Após mais de dez anos de pesquisa, o cineasta filma por mais cinco semanas -serão sete no total. "Anedoticamente, tudo começou por curiosidade. Ao frequentar o Madame Satã, em São Paulo, comecei a investigar de onde vinha o nome da boate", conta Aïnouz, num restaurante, no intervalo das filmagens.

A boate Madame Satã foi a mais completa versão da cena underground paulistana e símbolo da transgressão nos anos 80.

Transgressão é palavra-chave para a produção de Aïnouz. "O João Francisco [nome real de Madame Satã" não fazia concessões; era radical na sexualidade, na vida artística. Era um transgressor", conta o diretor.

O filme trata da história de João Francisco dos Santos, negro
pernambucano de Glória do Goitá, que nasceu em 1900 e veio para o Rio em 1910. "Eram apenas 22 anos depois da abolição da escravidão, ele representa o desejo de sobrevivência que se transformou na malandragem da época", conta Aïnouz.

Entre os feitos atribuídos a Madame Satã estão a aberta homossexualidade, a mania de bater em policiais, ter participado de três concursos de fantasias e ter sido preso várias vezes. "O que me interessa nele é que ele era um resistente e, apesar de tudo, conseguia ser feliz", diz o cineasta.

Entretanto, o filme não conta toda a história de Satã, que morreu em 1976. "Vamos até 1938, o que representa o período de formação do mito", diz o diretor. Em 38, Satã participou de um concurso de fantasias de Carnaval, que ganhou com um traje inspirado no filme "Madam Satan", de Cecil B. de Mille. Foi ainda após dois anos do evento que Madame Satã comete seu primeiro homicídio. Por isso, o diretor proibiu que João Francisco fosse chamado de Madame Satã no set de filmagem, afinal, o apelido surge justamente quando o filme acaba.

"O que me interessa no cinema é a intimidade de um ser humano com outro. Não tenho interesse em contar histórias, quero representar uma experiência, fazer uma crônica", conta Aïnouz.

João Francisco é interpretado por Lázaro Ramos, 22, em seu primeiro filme como protagonista. O ator acabou de participar da nova produção de Aluizio Abranches, "As Três Marias", e esteve em cartaz em São Paulo, no ano passado, na peça "A Máquina", de João Falcão.

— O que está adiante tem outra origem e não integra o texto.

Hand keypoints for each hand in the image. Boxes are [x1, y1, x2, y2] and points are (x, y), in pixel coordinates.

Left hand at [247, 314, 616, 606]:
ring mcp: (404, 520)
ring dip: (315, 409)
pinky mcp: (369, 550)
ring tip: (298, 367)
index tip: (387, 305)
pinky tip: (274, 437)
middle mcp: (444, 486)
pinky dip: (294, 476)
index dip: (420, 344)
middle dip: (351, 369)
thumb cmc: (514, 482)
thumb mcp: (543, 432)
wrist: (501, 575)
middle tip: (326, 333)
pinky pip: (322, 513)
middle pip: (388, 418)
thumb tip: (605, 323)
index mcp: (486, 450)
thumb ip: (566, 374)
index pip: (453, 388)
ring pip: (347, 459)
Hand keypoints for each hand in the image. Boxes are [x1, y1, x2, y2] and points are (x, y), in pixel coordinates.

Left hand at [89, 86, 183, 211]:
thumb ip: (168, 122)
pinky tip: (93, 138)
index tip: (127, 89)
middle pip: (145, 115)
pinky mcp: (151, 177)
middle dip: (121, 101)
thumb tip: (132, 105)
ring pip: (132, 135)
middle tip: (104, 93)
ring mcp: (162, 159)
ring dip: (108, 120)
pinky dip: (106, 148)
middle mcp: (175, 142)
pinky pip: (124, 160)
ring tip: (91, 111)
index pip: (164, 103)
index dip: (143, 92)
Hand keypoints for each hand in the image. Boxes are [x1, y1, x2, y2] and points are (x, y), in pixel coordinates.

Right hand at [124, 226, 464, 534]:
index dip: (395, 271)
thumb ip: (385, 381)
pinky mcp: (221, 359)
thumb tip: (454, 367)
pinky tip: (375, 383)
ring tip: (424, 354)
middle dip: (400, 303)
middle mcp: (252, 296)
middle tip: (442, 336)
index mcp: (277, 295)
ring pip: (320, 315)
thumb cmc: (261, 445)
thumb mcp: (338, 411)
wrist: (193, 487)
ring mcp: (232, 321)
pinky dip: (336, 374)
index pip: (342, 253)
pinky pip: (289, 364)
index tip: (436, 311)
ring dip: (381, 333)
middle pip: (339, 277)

"O João Francisco é muito maior do que eu, só vou compreendê-lo daqui a uns dez anos", afirma Ramos.

A melhor amiga de João Francisco, a prostituta Laurita, é interpretada por Marcélia Cartaxo. "Escrevi o roteiro pensando nela", conta o diretor, que criou a personagem.

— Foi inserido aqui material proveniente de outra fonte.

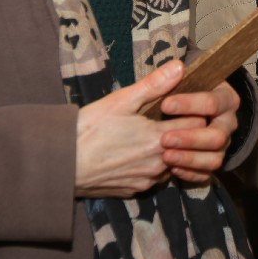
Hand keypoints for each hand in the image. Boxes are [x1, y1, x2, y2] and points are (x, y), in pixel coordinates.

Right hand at [74, 61, 190, 197]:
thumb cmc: (88, 129)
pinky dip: (151, 165)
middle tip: (172, 117)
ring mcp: (146, 181)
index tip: (187, 104)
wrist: (60, 163)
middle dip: (185, 132)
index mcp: (158, 140)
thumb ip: (154, 85)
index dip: (195, 112)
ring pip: (171, 164)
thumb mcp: (120, 101)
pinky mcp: (133, 191)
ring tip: (153, 134)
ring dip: (169, 150)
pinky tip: (137, 153)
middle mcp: (157, 164)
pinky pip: (152, 178)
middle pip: (187, 146)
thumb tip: (180, 67)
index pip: (197, 125)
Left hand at [156, 80, 239, 183]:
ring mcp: (222, 144)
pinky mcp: (212, 161)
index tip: (165, 104)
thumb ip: (168, 78)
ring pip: (215, 158)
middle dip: (191, 138)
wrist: (177, 109)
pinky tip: (172, 169)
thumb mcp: (166, 85)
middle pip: (218, 136)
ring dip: (190, 159)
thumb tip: (177, 66)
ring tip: (166, 156)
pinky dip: (191, 173)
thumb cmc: (174, 93)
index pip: (212, 103)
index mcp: (224, 98)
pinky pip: (207, 174)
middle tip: (165, 138)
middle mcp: (227, 123)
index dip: (189, 104)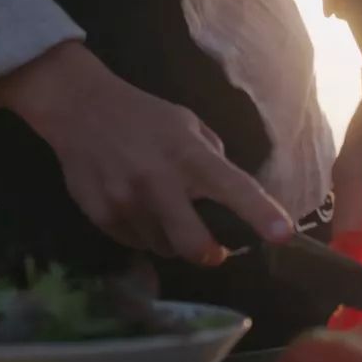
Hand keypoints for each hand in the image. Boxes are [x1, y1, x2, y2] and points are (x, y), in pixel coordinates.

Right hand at [0, 42, 293, 263]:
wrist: (78, 107)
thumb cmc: (144, 115)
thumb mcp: (188, 125)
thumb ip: (212, 160)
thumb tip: (233, 196)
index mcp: (190, 155)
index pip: (234, 188)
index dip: (261, 214)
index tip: (284, 235)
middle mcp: (159, 182)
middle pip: (193, 244)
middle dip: (209, 254)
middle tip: (213, 250)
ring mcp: (126, 202)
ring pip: (163, 248)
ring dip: (172, 241)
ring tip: (164, 212)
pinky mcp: (100, 215)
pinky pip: (134, 243)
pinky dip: (144, 234)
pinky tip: (137, 208)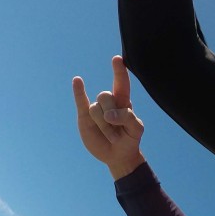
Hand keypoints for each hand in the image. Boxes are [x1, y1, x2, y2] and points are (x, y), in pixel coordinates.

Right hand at [73, 55, 145, 179]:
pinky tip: (78, 81)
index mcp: (123, 102)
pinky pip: (80, 101)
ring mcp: (97, 109)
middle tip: (118, 134)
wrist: (118, 156)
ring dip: (104, 126)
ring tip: (111, 137)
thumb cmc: (130, 139)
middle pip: (105, 97)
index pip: (122, 83)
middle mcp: (109, 102)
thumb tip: (109, 115)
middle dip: (111, 118)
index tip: (117, 59)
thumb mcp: (137, 130)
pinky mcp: (85, 116)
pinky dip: (78, 91)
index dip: (119, 72)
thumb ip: (128, 118)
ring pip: (95, 108)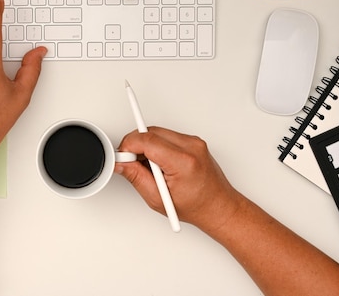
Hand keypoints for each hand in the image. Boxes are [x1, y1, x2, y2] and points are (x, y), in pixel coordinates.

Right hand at [115, 127, 243, 232]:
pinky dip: (157, 146)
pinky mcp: (193, 141)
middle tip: (131, 163)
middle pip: (150, 132)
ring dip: (146, 146)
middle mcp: (191, 147)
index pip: (146, 140)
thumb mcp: (157, 198)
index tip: (121, 156)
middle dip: (135, 145)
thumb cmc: (196, 206)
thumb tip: (120, 163)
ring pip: (157, 132)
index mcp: (183, 161)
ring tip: (150, 168)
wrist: (218, 207)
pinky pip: (166, 135)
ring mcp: (194, 141)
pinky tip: (159, 164)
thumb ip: (135, 176)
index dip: (128, 146)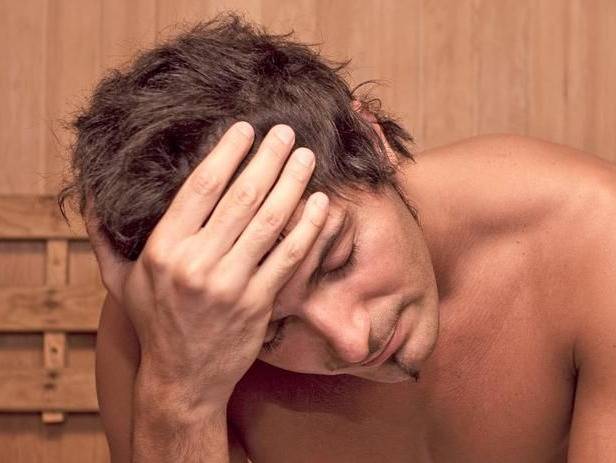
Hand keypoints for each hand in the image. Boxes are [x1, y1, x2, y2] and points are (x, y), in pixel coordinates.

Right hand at [84, 122, 328, 411]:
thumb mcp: (121, 284)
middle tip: (286, 132)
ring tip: (307, 157)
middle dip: (267, 158)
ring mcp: (231, 283)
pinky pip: (289, 256)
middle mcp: (197, 262)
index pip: (200, 187)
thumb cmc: (155, 325)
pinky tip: (320, 203)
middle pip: (241, 196)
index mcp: (164, 249)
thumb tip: (92, 203)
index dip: (227, 153)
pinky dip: (307, 227)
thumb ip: (105, 241)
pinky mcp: (258, 303)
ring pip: (269, 221)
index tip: (245, 129)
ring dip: (292, 183)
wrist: (183, 380)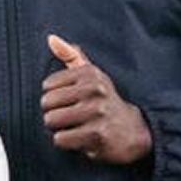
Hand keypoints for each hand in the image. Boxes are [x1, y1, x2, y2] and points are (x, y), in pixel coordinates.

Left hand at [41, 34, 152, 164]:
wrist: (134, 131)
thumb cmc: (104, 101)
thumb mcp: (92, 75)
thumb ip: (71, 56)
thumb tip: (51, 38)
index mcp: (90, 73)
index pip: (47, 85)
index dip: (55, 97)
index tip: (73, 100)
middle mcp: (95, 90)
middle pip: (46, 103)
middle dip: (54, 113)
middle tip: (74, 116)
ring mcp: (97, 112)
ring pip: (51, 121)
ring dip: (60, 128)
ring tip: (77, 126)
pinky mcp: (97, 135)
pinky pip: (60, 139)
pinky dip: (67, 142)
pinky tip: (82, 138)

Empolgada com o papel, Cartaxo, que em 85 ganhou o Urso de Ouro do Festival de Cinema de Berlim, atua para conquistar outro prêmio. "Agora eu quero um Leão", diz a atriz, referindo-se à premiação do Festival de Veneza. "É diferente de tudo o que já fiz, uma personagem determinada, que incentiva a carreira artística de João", conta Cartaxo.

O ator Flávio Bauraqui, no núcleo central do filme, interpreta Tabu, o travesti que vive com Laurita e João Francisco. Participam ainda Renata Sorrah, como Vitória dos Anjos, a cantora e dona do cabaré onde Madame Satã trabalha, e Antônio Pitanga, como o barbeiro Liduíno.

Segundo Aïnouz, o visual do filme será "podrera". "João tinha uma atitude muito complexa, com diferenças de comportamento, e esse caráter irá se refletir nas imagens. Não acredito que forma e conteúdo possam ser separados", afirma.

O diretor participou como roteirista de "Abril Despedaçado", de Walter Salles, que tem estréia prevista para outubro.

"Madame Satã" é uma co-produção da VideoFilmes e da Lumière, com orçamento de R$ 3 milhões e estréia prevista para junho de 2002. Uma parceria com a Miramax e a Studio Canal já garantiu a distribuição do filme na América do Norte e na Europa.